I don't mind admitting that that's weird. You'd think that the way that the "pages" are calculated, in ADE, woudl not change that much, by the simple expedient of splitting the pages, (files), unless HTML characters--and not simply text characters--are being counted, e.g., what's in the head.

I also recall ADE Page Numbers being thrown off because of EPUBs that weren't fully compressed.

We are so used to Sigil/Calibre (I believe they just use Maximum ZIP compression).

But I recall when I first started working on EPUBs, a lot of the old ones I was cleaning up were ZIPed with zero/little compression.

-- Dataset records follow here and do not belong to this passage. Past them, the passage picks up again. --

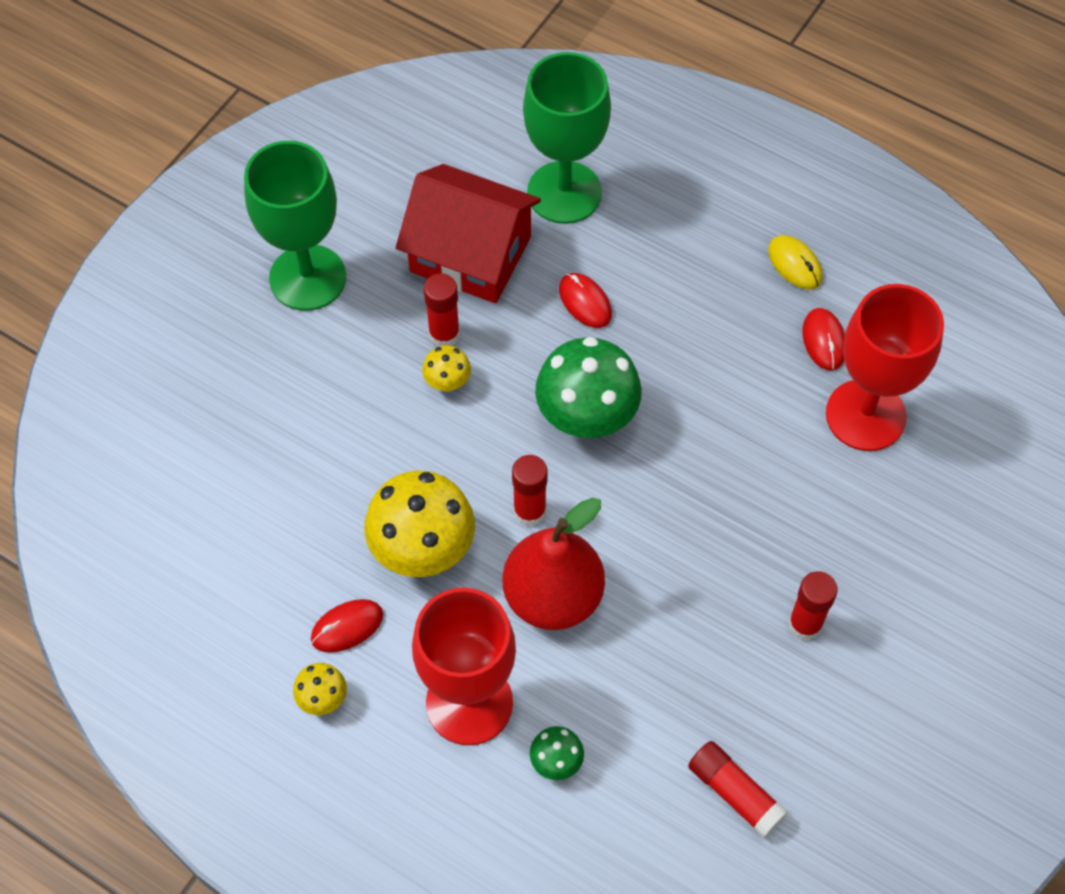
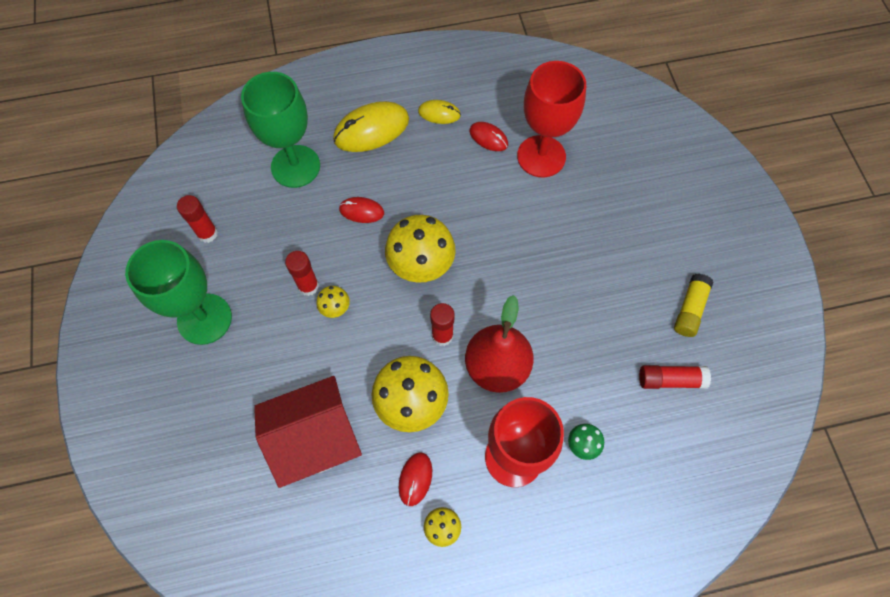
camera: 45 degrees left, 5 degrees up
(470, 254) = (280, 235): red house -> red house (315, 438)
(586, 418) = (421, 266): green mushroom -> yellow mushroom
(693, 219) = (371, 129): none -> yellow mouse
(805, 624) = (616, 274): red glue stick -> red glue stick (207, 233)
(850, 743) = (689, 309): none -> yellow glue stick

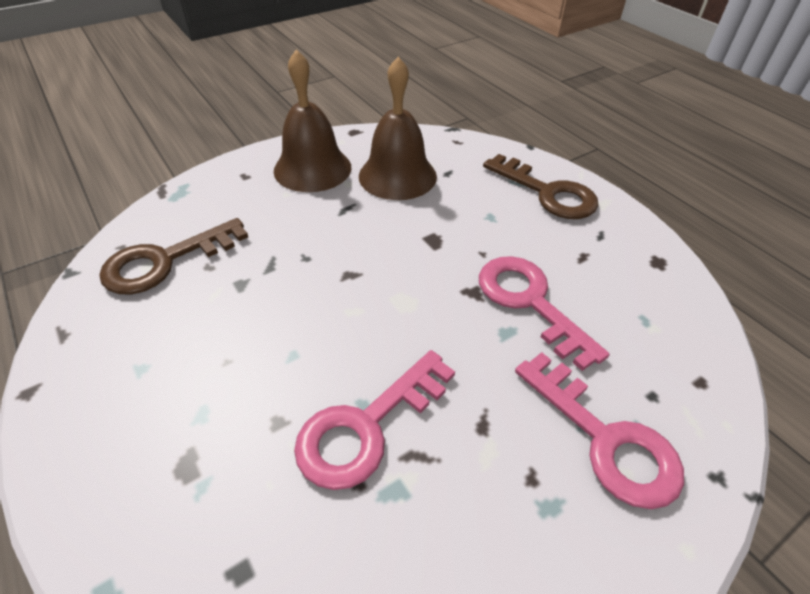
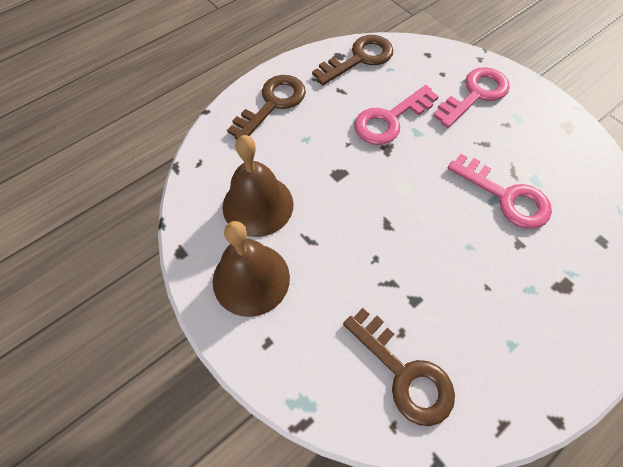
camera: 95 degrees left, 15 degrees up
(658, 284) = (359, 59): none -> brown key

I remember ADE Page numbers varying wildly just because of that minor change in packaging. I would save in Sigil and be scratching my head (before I knew better and how you couldn't rely on ADE Pages!). :P

Quote:

Originally Posted by Hitch

(It would be easier if the IDPF would come up with something, anything, that would make citing more consistent, but as we've all discussed here, before, on any number of topics--so what? Even if they did, what's to say that anyone would follow it? We could probably count on Apple not to; B&N, who knows--arguably, they're getting out of the biz, and then..well.)

Me and Doitsu have been having more of our PM chats.

There was an "I Annotate" conference earlier this year (speeches can be found here):

https://www.youtube.com/user/hypths/videos

It seems as if the W3C's Web Annotation standard has been finalized. (See "I Annotate 2017 Day 1 W3C Standards for Web Annotation: Rob Sanderson")

I would probably say that would be one of the best bets in getting Annotation supported in/across browsers (and thus, trickle its way down to ereaders).

From what I could see, a potential proof-of-concept might be a Google Books-type situation, where you could have a given link send you to a very specific section of a PDF/HTML/EPUB(?) file, and have your highlights/notes on top of it.

And that stuff might be okay when using digital documents to cite other digital documents, but I still don't see that as a good way to cite physical <-> digital. (So you wouldn't be able to have the same text citation in your Print + ebook.)

Anyway, I'll be listening through all those I Annotate speeches over the coming week, and I'll be jotting down my own summaries of each speech. I could send you a copy if you are interested.